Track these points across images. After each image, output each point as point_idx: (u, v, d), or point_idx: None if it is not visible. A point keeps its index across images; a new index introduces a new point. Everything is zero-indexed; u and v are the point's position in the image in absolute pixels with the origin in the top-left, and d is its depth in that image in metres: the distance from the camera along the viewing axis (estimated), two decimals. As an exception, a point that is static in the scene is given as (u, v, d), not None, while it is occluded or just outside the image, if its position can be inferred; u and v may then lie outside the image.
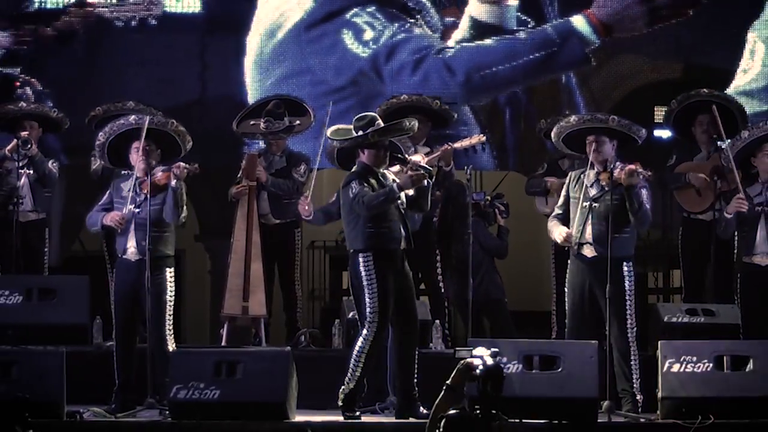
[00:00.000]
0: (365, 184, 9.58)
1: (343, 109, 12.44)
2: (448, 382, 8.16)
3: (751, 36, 13.30)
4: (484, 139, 11.12)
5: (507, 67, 13.26)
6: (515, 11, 13.35)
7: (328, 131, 9.90)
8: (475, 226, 11.75)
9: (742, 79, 13.27)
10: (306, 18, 13.32)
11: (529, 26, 13.30)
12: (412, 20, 13.31)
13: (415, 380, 9.73)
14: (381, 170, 9.69)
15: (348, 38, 13.31)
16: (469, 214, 11.35)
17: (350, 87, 13.24)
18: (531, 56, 13.29)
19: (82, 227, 11.57)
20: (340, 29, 13.31)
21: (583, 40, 13.27)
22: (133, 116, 10.13)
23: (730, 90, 13.06)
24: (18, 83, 13.21)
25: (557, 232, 10.02)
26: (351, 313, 10.34)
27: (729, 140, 10.82)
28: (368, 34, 13.30)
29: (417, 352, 9.81)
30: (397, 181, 9.64)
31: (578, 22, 13.29)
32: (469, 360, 8.17)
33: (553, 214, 10.22)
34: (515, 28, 13.36)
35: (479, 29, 13.37)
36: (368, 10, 13.30)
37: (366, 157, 9.69)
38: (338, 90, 13.18)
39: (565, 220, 10.07)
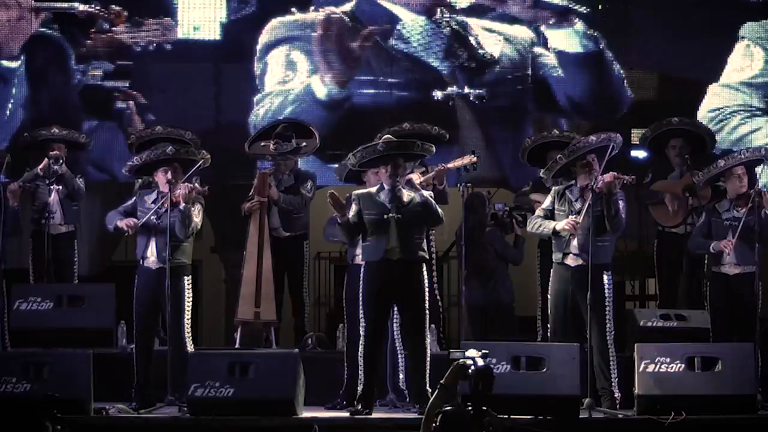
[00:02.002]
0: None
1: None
2: (442, 381, 8.18)
3: (744, 42, 13.29)
4: (475, 159, 11.11)
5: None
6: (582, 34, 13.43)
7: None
8: (492, 234, 11.85)
9: (741, 75, 13.30)
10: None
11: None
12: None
13: (428, 380, 9.70)
14: (394, 185, 9.73)
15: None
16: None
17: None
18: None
19: (120, 238, 11.62)
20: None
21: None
22: (170, 147, 10.20)
23: (730, 80, 13.23)
24: (121, 97, 13.24)
25: (554, 224, 9.96)
26: None
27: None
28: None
29: (427, 355, 9.81)
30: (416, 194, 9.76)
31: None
32: (462, 361, 8.20)
33: (536, 214, 10.22)
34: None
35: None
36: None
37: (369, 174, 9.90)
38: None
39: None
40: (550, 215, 10.10)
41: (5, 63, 13.24)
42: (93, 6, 13.22)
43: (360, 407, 9.64)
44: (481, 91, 13.25)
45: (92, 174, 12.94)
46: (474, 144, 12.98)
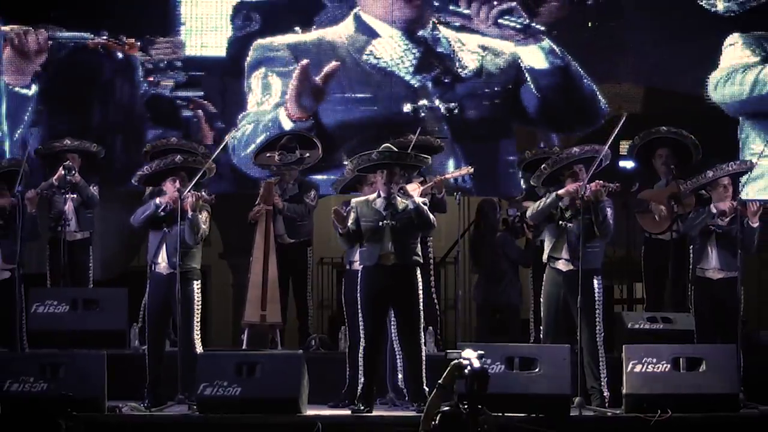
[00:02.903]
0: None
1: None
2: (440, 381, 8.19)
3: (732, 47, 13.30)
4: (471, 170, 11.14)
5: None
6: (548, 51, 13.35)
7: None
8: (503, 238, 11.91)
9: (740, 62, 13.25)
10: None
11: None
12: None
13: (424, 379, 9.76)
14: (388, 193, 9.76)
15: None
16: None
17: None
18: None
19: (141, 244, 11.62)
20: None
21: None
22: (178, 156, 10.30)
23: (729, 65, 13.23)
24: (191, 106, 13.24)
25: (555, 192, 9.98)
26: None
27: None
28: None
29: (423, 355, 9.85)
30: (412, 200, 9.80)
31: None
32: (458, 361, 8.21)
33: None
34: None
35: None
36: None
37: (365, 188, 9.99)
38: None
39: None
40: None
41: (20, 90, 13.23)
42: (104, 38, 13.20)
43: (361, 405, 9.66)
44: (453, 104, 13.20)
45: None
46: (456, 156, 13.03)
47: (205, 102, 13.31)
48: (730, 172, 10.48)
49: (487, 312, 12.06)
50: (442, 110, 13.21)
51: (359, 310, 9.82)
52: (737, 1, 13.29)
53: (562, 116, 13.35)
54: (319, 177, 12.35)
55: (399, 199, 9.81)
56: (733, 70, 13.26)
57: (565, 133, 13.25)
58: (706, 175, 10.51)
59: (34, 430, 9.18)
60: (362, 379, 9.78)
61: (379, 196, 9.82)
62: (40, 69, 13.24)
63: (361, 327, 9.81)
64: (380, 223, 9.74)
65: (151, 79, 13.27)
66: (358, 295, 9.81)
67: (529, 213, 10.40)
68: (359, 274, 9.86)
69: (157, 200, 10.12)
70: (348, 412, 9.75)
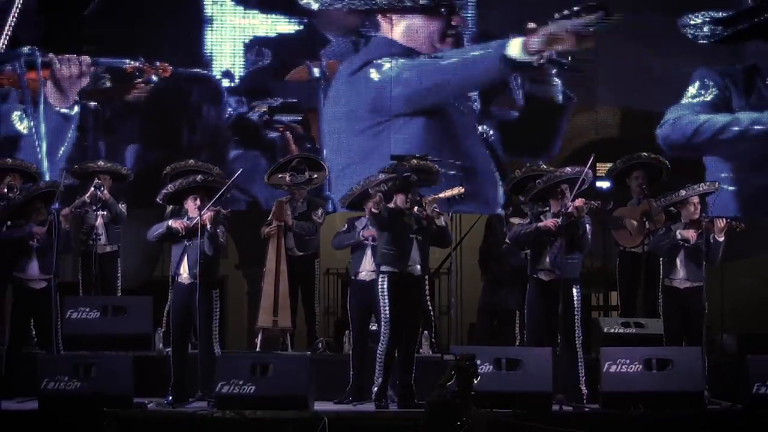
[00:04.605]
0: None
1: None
2: (440, 381, 8.25)
3: (698, 81, 13.35)
4: (462, 190, 11.20)
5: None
6: (561, 87, 13.30)
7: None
8: (509, 249, 11.97)
9: (694, 100, 13.25)
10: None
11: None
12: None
13: (413, 378, 9.87)
14: (404, 210, 9.88)
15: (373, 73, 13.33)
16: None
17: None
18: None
19: (159, 255, 11.68)
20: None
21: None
22: (199, 176, 10.42)
23: (686, 102, 13.22)
24: (281, 128, 13.31)
25: (535, 224, 10.08)
26: (374, 326, 10.47)
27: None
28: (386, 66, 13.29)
29: (415, 357, 9.95)
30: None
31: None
32: (453, 362, 8.30)
33: (518, 224, 10.39)
34: (562, 103, 13.28)
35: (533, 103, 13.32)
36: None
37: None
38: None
39: None
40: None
41: (63, 110, 13.30)
42: (140, 62, 13.27)
43: (383, 402, 9.75)
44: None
45: (236, 195, 12.81)
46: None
47: (297, 126, 13.34)
48: (700, 192, 10.59)
49: (486, 315, 12.12)
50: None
51: (385, 313, 9.82)
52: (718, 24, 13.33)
53: (525, 142, 13.41)
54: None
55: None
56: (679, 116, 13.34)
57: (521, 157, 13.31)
58: (678, 194, 10.60)
59: (69, 424, 9.27)
60: (380, 380, 9.80)
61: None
62: (84, 90, 13.29)
63: (385, 329, 9.82)
64: (410, 236, 9.86)
65: (254, 104, 13.31)
66: (386, 298, 9.80)
67: (510, 235, 10.47)
68: (384, 279, 9.86)
69: (171, 223, 10.18)
70: (352, 407, 9.83)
● ● ● ●
### Assignment:
Where the data includes pictures, leave them out and write out everything else exactly.

### Response to the task:
Track these points across images. After each image, output each point as point_idx: (u, v, d), or point_idx: None if it is not visible. A point keeps its index across images; a new index introduces a new point. Everything is zero-indexed; u and v are the point's position in the image in absolute pixels with the origin in the top-left, and d is its depth in that image in metres: the distance from the camera along the viewing axis (estimated), two decimals. As an exception, a point that is static in the scene is given as (u, v, d), not None, while it is occluded or just outside the image, if its position can be inferred; u and v may then lie outside the image.
[00:00.000]
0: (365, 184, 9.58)
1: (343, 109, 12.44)
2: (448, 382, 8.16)
3: (751, 36, 13.30)
4: (484, 139, 11.12)
5: (507, 67, 13.26)
6: (515, 11, 13.35)
7: (328, 131, 9.90)
8: (475, 226, 11.75)
9: (742, 79, 13.27)
10: (306, 18, 13.32)
11: (529, 26, 13.30)
12: (412, 20, 13.31)
13: (415, 380, 9.73)
14: (381, 170, 9.69)
15: (348, 38, 13.31)
16: (469, 214, 11.35)
17: (350, 87, 13.24)
18: (531, 56, 13.29)
19: (82, 227, 11.57)
20: (340, 29, 13.31)
21: (583, 40, 13.27)
22: (133, 116, 10.13)
23: (730, 90, 13.06)
24: (18, 83, 13.21)
25: (557, 232, 10.02)
26: (351, 313, 10.34)
27: (729, 140, 10.82)
28: (368, 34, 13.30)
29: (417, 352, 9.81)
30: (397, 181, 9.64)
31: (578, 22, 13.29)
32: (469, 360, 8.17)
33: (553, 214, 10.22)
34: (515, 28, 13.36)
35: (479, 29, 13.37)
36: (368, 10, 13.30)
37: (366, 157, 9.69)
38: (338, 90, 13.18)
39: (565, 220, 10.07)
[00:02.002]
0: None
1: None
2: (442, 381, 8.18)
3: (744, 42, 13.29)
4: (475, 159, 11.11)
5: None
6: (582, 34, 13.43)
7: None
8: (492, 234, 11.85)
9: (741, 75, 13.30)
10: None
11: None
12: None
13: (428, 380, 9.70)
14: (394, 185, 9.73)
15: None
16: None
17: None
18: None
19: (120, 238, 11.62)
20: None
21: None
22: (170, 147, 10.20)
23: (730, 80, 13.23)
24: (121, 97, 13.24)
25: (554, 224, 9.96)
26: None
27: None
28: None
29: (427, 355, 9.81)
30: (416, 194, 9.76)
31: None
32: (462, 361, 8.20)
33: (536, 214, 10.22)
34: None
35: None
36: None
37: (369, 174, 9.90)
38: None
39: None
40: (550, 215, 10.10)
41: (5, 63, 13.24)
42: (93, 6, 13.22)
43: (360, 407, 9.64)
44: (481, 91, 13.25)
45: (92, 174, 12.94)
46: (474, 144, 12.98)
[00:02.903]
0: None
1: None
2: (440, 381, 8.19)
3: (732, 47, 13.30)
4: (471, 170, 11.14)
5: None
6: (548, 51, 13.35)
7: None
8: (503, 238, 11.91)
9: (740, 62, 13.25)
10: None
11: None
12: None
13: (424, 379, 9.76)
14: (388, 193, 9.76)
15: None
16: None
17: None
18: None
19: (141, 244, 11.62)
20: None
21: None
22: (178, 156, 10.30)
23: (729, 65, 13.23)
24: (191, 106, 13.24)
25: (555, 192, 9.98)
26: None
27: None
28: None
29: (423, 355, 9.85)
30: (412, 200, 9.80)
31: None
32: (458, 361, 8.21)
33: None
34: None
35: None
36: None
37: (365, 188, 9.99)
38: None
39: None
40: None
41: (20, 90, 13.23)
42: (104, 38, 13.20)
43: (361, 405, 9.66)
44: (453, 104, 13.20)
45: None
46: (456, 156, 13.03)
47: (205, 102, 13.31)
48: (730, 172, 10.48)
49: (487, 312, 12.06)
50: (442, 110, 13.21)
51: (359, 310, 9.82)
52: (737, 1, 13.29)
53: (562, 116, 13.35)
54: (319, 177, 12.35)
55: (399, 199, 9.81)
56: (733, 70, 13.26)
57: (565, 133, 13.25)
58: (706, 175, 10.51)
59: (34, 430, 9.18)
60: (362, 379, 9.78)
61: (379, 196, 9.82)
62: (40, 69, 13.24)
63: (361, 327, 9.81)
64: (380, 223, 9.74)
65: (151, 79, 13.27)
66: (358, 295, 9.81)
67: (529, 213, 10.40)
68: (359, 274, 9.86)
69: (157, 200, 10.12)
70: (348, 412, 9.75)
[00:04.605]
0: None
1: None
2: (440, 381, 8.25)
3: (698, 81, 13.35)
4: (462, 190, 11.20)
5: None
6: (561, 87, 13.30)
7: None
8: (509, 249, 11.97)
9: (694, 100, 13.25)
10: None
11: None
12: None
13: (413, 378, 9.87)
14: (404, 210, 9.88)
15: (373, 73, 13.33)
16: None
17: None
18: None
19: (159, 255, 11.68)
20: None
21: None
22: (199, 176, 10.42)
23: (686, 102, 13.22)
24: (281, 128, 13.31)
25: (535, 224, 10.08)
26: (374, 326, 10.47)
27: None
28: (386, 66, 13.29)
29: (415, 357, 9.95)
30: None
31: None
32: (453, 362, 8.30)
33: (518, 224, 10.39)
34: (562, 103, 13.28)
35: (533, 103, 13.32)
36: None
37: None
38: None
39: None
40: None
41: (63, 110, 13.30)
42: (140, 62, 13.27)
43: (383, 402, 9.75)
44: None
45: (236, 195, 12.81)
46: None
47: (297, 126, 13.34)
48: (700, 192, 10.59)
49: (486, 315, 12.12)
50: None
51: (385, 313, 9.82)
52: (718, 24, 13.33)
53: (525, 142, 13.41)
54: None
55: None
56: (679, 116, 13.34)
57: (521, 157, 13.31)
58: (678, 194, 10.60)
59: (69, 424, 9.27)
60: (380, 380, 9.80)
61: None
62: (84, 90, 13.29)
63: (385, 329, 9.82)
64: (410, 236, 9.86)
65: (254, 104, 13.31)
66: (386, 298, 9.80)
67: (510, 235, 10.47)
68: (384, 279, 9.86)
69: (171, 223, 10.18)
70: (352, 407, 9.83)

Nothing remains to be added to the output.